With Softsilicon, a real alternative to ASSPs is provided that enables better performance, especially in relation to power consumption. Integration also plays a part, as the ability to integrate more into a single chip ensures lower real-estate requirements and lower power consumption. Additionally, the flexibility to update the solution and fix errors quickly if needed is offered. It is important to note that the disadvantage of ASSP integration is that the risk of errors increases with complexity, while with FPGAs, these errors can be corrected quickly, minimizing the risks of integration.

There are power consumption advantages to using Softsilicon products in system design. However, it provides even more power-saving potential if a universal linecard approach to system design is adopted.
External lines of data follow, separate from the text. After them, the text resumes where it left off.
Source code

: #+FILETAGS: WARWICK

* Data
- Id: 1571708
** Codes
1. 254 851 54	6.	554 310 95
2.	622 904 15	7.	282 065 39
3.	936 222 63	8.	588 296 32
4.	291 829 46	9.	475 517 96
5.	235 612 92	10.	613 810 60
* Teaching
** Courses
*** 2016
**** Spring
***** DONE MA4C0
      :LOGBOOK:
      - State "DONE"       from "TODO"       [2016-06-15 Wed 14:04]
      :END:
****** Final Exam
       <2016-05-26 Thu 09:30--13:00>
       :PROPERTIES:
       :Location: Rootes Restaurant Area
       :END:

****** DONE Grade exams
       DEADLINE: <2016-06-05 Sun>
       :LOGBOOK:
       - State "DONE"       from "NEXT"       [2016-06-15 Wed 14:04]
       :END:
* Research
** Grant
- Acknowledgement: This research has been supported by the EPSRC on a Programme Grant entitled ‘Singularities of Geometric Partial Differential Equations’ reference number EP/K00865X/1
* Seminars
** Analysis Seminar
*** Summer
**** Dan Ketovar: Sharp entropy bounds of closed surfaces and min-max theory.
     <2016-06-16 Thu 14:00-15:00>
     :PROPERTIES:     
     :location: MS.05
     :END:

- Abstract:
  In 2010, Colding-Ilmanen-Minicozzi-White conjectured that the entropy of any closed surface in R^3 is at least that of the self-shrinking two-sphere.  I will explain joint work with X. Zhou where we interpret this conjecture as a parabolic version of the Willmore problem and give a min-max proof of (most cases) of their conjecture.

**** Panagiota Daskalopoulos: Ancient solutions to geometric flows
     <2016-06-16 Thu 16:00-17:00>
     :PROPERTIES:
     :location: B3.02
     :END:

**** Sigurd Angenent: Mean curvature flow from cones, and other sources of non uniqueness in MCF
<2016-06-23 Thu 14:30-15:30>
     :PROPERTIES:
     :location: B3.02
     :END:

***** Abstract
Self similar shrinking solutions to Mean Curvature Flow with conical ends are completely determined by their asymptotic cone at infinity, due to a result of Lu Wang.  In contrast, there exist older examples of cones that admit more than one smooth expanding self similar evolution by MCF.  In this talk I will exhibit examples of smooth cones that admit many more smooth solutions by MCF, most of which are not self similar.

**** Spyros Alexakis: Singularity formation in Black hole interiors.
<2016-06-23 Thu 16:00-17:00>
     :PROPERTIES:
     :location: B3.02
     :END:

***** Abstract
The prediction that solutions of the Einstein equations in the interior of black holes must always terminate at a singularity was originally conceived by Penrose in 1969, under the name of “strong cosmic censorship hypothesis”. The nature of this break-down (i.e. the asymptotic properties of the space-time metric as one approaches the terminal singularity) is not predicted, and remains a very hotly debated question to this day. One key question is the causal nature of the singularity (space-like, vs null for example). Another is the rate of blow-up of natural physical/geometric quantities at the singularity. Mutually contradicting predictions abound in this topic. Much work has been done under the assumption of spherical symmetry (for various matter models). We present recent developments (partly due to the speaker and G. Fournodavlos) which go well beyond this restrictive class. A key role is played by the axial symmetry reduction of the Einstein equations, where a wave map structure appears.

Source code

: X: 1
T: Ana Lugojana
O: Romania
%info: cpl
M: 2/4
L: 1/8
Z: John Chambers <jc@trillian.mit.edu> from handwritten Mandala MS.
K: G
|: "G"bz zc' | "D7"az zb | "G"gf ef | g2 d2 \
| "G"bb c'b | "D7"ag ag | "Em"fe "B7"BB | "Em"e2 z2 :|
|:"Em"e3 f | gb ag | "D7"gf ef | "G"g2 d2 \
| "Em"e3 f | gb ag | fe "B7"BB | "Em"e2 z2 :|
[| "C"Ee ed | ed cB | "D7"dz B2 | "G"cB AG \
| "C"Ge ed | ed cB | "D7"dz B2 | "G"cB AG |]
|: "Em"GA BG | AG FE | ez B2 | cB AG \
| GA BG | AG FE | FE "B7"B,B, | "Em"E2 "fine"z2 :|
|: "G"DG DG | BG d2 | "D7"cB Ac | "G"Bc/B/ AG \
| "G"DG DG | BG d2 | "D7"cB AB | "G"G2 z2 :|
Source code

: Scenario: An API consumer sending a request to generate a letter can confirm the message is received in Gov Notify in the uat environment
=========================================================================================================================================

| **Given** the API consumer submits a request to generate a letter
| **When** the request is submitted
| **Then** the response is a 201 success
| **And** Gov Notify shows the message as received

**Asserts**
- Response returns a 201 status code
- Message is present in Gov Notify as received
Figure 4 shows the possibilities that can be implemented.

A universal linecard, or multi-function linecard, is based on Softsilicon and pluggable optics that allow different interfaces and logic to be defined. This allows a single linecard hardware design to be used for multiple applications. For example, in one application, the linecard supports Ethernet over NG-SONET/SDH packet mapping, while in another application it supports carrier Ethernet switching and traffic management. All that is required is a linecard design prepared for the various options to support and a number of Softsilicon FPGA images that programs the underlying FPGA platform during power-up.

ADVANTAGES OF THE UNIVERSAL LINECARD APPROACH
The universal linecard approach results in many system-development advantages. From a power perspective, the most important is reducing the number of defined functions on the card at deployment. In a typical chip development, all of the potential feature and interface options that system vendors and their carrier customers might require are designed into the chip.

By adopting a universal linecard approach, only the features that are required for the particular deployment need to be loaded into the FPGA. This means fewer features, less logic, a smaller FPGA, and lower power consumption. This approach requires managing a number of FPGA image variants, but allows accommodation of carrier-specific requirements.

While the power-consumption reduction requirements of carriers seem daunting, meeting power optimization requirements is possible. High-performance FPGAs, Softsilicon, and a universal linecard approach to system design provide all the ingredients needed to not only meet, but probably exceed customer demands, while also enabling differentiation, responsiveness, and fast time-to-market with higher capacity packet-transport solutions.